§ **PROBLEMS TO SOLVE**:
(a) In the physics thread, what does Tide say an insulator does not do very well?
(b) Does each statement below agree with the physics thread? For each, answer yes or no and quote the words from the thread that decide it.
(i) The writer argues that a charge moved off center inside the sphere is forced to the surface.
(ii) Tide states that an insulator can have charge.
(iii) The writer says a 1/r^2 force produces no net force anywhere inside the sphere.
(c) Which words in the physics thread, longer than one letter, are written entirely in capital letters?

§ **SOURCE PASSAGE**:
⁂

Oh yes by the way Tide, I have a question about this metastable buisness. I thought about it some more. If we have a conducting sphere that is already uniformly charged, and we place a charge inside the conductor, then the electric field inside the conductor due to the surface charge will be zero by definition. So it would not be metastable would it? Even if it is moved off center, then the net electric field INSIDE the conductor is STILL zero irreguardless of where we move. So even if we move off center, we should not be forced to the surface! So it should have the freedom to move any where it wants to within the sphere; however if it does so happen to reach the surface of the sphere, it will then become 'trapped' in a sense and become part of the collection as a whole. Because the moment the charge manages to find its way to the surface, it will exert a force on the charges that do happen to reside at the surface. And when they redistribute themselves, the field will now be such that there is a force to repel all of them away from eachother, and so there is this force preventing it from any migration back into the sphere. I think we were wrong in calling it metastable tide. because by DEFINITION, the net electric field inside a conductor is zero. In addition, we know that a 1/r^2 force produces no net force anywhere inside the sphere.

Last edited: Sep 27, 2004
12. Sep 27, 2004

### Tide

Regarding the insulator, it can certainly have charge. It just doesn't do a very good job of conducting that charge!

⁂

§ **Rendered images with source text**:

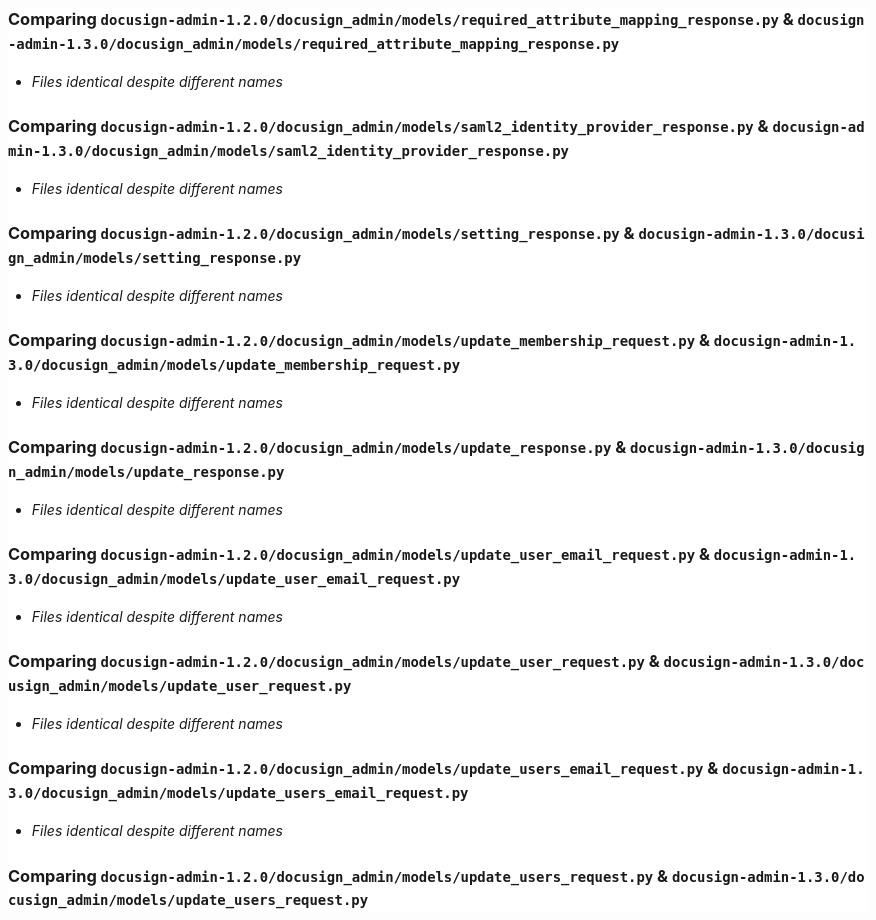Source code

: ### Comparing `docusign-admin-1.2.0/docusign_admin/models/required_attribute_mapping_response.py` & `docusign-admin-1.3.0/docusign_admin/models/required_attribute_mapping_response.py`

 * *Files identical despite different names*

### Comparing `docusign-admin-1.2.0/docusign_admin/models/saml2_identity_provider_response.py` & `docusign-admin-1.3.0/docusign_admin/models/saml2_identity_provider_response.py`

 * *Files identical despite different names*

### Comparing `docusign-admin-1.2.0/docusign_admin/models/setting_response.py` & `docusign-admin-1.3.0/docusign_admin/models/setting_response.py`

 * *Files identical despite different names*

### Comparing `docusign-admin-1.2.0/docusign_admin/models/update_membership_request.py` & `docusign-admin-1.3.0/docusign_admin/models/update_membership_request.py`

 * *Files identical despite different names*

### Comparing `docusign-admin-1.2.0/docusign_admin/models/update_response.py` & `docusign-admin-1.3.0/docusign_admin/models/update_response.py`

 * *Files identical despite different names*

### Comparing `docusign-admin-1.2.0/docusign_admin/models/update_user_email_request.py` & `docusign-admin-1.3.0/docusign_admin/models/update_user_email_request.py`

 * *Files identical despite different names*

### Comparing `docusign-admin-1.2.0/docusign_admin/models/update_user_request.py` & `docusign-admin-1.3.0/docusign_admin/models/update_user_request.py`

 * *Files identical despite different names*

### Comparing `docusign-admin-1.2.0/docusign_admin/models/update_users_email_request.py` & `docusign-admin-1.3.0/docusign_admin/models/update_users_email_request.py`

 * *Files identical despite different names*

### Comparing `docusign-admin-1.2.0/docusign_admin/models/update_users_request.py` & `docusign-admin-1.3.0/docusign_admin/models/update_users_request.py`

⁂

§ **SOLUTIONS IN ORDER**:
(a) It does not do a very good job of conducting charge.

(b)
(i) No: "So even if we move off center, we should not be forced to the surface!"
(ii) Yes: "Regarding the insulator, it can certainly have charge."
(iii) Yes: "we know that a 1/r^2 force produces no net force anywhere inside the sphere."

(c) INSIDE, STILL, DEFINITION